> [The problem]
Word for word, return every record that follows.

Dataset entries
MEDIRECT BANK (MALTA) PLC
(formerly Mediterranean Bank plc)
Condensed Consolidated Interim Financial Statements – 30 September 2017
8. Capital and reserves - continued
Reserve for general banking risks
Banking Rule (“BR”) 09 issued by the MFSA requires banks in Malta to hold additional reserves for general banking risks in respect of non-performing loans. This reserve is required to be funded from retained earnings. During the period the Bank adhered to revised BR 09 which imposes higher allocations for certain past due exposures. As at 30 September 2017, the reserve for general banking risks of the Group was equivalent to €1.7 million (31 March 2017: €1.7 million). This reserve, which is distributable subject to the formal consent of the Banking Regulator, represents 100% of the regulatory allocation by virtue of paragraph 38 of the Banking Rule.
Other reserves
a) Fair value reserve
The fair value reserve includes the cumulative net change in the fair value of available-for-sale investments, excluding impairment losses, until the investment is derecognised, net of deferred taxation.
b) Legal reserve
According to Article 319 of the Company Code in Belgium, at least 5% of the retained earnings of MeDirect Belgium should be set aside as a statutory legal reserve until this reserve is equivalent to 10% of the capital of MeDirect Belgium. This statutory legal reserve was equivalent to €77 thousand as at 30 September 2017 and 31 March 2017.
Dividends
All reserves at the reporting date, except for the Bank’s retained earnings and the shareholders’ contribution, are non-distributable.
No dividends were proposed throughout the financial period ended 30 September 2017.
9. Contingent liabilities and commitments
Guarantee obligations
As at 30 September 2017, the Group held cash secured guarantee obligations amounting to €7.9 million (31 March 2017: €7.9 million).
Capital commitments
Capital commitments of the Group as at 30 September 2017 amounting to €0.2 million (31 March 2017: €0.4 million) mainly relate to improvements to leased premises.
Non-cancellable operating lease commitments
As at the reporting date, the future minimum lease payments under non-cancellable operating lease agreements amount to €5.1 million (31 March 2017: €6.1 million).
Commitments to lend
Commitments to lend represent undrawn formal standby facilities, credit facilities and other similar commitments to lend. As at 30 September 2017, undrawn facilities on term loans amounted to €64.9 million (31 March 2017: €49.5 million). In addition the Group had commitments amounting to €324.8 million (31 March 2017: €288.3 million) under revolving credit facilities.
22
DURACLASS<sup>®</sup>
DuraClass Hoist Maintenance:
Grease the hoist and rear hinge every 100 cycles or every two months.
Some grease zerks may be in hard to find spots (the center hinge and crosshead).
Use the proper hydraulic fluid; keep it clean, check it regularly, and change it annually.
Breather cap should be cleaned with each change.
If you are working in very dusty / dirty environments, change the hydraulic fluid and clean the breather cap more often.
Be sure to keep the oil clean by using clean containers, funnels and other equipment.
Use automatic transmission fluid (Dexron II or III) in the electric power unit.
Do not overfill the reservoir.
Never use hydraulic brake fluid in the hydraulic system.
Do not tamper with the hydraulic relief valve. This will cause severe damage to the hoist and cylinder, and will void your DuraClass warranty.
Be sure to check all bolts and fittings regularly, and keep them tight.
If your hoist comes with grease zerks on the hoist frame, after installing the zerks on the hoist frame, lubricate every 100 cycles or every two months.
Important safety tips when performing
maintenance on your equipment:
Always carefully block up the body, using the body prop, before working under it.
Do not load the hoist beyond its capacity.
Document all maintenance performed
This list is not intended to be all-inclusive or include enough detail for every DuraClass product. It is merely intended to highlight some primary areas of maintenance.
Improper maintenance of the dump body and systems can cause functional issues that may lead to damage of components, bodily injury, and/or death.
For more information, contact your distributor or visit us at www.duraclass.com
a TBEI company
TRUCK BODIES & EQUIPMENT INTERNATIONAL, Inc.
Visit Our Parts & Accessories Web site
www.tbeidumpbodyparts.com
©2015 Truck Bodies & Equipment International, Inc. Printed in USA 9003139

> [Exercise answer]
MEDIRECT BANK (MALTA) PLC
(formerly Mediterranean Bank plc)
Condensed Consolidated Interim Financial Statements – 30 September 2017
8. Capital and reserves - continued
Reserve for general banking risks
Banking Rule (“BR”) 09 issued by the MFSA requires banks in Malta to hold additional reserves for general banking risks in respect of non-performing loans. This reserve is required to be funded from retained earnings. During the period the Bank adhered to revised BR 09 which imposes higher allocations for certain past due exposures. As at 30 September 2017, the reserve for general banking risks of the Group was equivalent to €1.7 million (31 March 2017: €1.7 million). This reserve, which is distributable subject to the formal consent of the Banking Regulator, represents 100% of the regulatory allocation by virtue of paragraph 38 of the Banking Rule.
Other reserves
a) Fair value reserve
The fair value reserve includes the cumulative net change in the fair value of available-for-sale investments, excluding impairment losses, until the investment is derecognised, net of deferred taxation.
b) Legal reserve
According to Article 319 of the Company Code in Belgium, at least 5% of the retained earnings of MeDirect Belgium should be set aside as a statutory legal reserve until this reserve is equivalent to 10% of the capital of MeDirect Belgium. This statutory legal reserve was equivalent to €77 thousand as at 30 September 2017 and 31 March 2017.
Dividends
All reserves at the reporting date, except for the Bank’s retained earnings and the shareholders’ contribution, are non-distributable.
No dividends were proposed throughout the financial period ended 30 September 2017.
9. Contingent liabilities and commitments
Guarantee obligations
As at 30 September 2017, the Group held cash secured guarantee obligations amounting to €7.9 million (31 March 2017: €7.9 million).
Capital commitments
Capital commitments of the Group as at 30 September 2017 amounting to €0.2 million (31 March 2017: €0.4 million) mainly relate to improvements to leased premises.
Non-cancellable operating lease commitments
As at the reporting date, the future minimum lease payments under non-cancellable operating lease agreements amount to €5.1 million (31 March 2017: €6.1 million).
Commitments to lend
Commitments to lend represent undrawn formal standby facilities, credit facilities and other similar commitments to lend. As at 30 September 2017, undrawn facilities on term loans amounted to €64.9 million (31 March 2017: €49.5 million). In addition the Group had commitments amounting to €324.8 million (31 March 2017: €288.3 million) under revolving credit facilities.
22
DURACLASS<sup>®</sup>
DuraClass Hoist Maintenance:
Grease the hoist and rear hinge every 100 cycles or every two months.
Some grease zerks may be in hard to find spots (the center hinge and crosshead).
Use the proper hydraulic fluid; keep it clean, check it regularly, and change it annually.
Breather cap should be cleaned with each change.
If you are working in very dusty / dirty environments, change the hydraulic fluid and clean the breather cap more often.
Be sure to keep the oil clean by using clean containers, funnels and other equipment.
Use automatic transmission fluid (Dexron II or III) in the electric power unit.
Do not overfill the reservoir.
Never use hydraulic brake fluid in the hydraulic system.
Do not tamper with the hydraulic relief valve. This will cause severe damage to the hoist and cylinder, and will void your DuraClass warranty.
Be sure to check all bolts and fittings regularly, and keep them tight.
If your hoist comes with grease zerks on the hoist frame, after installing the zerks on the hoist frame, lubricate every 100 cycles or every two months.
Important safety tips when performing
maintenance on your equipment:
Always carefully block up the body, using the body prop, before working under it.
Do not load the hoist beyond its capacity.
Document all maintenance performed
This list is not intended to be all-inclusive or include enough detail for every DuraClass product. It is merely intended to highlight some primary areas of maintenance.
Improper maintenance of the dump body and systems can cause functional issues that may lead to damage of components, bodily injury, and/or death.
For more information, contact your distributor or visit us at www.duraclass.com
a TBEI company
TRUCK BODIES & EQUIPMENT INTERNATIONAL, Inc.
Visit Our Parts & Accessories Web site
www.tbeidumpbodyparts.com
©2015 Truck Bodies & Equipment International, Inc. Printed in USA 9003139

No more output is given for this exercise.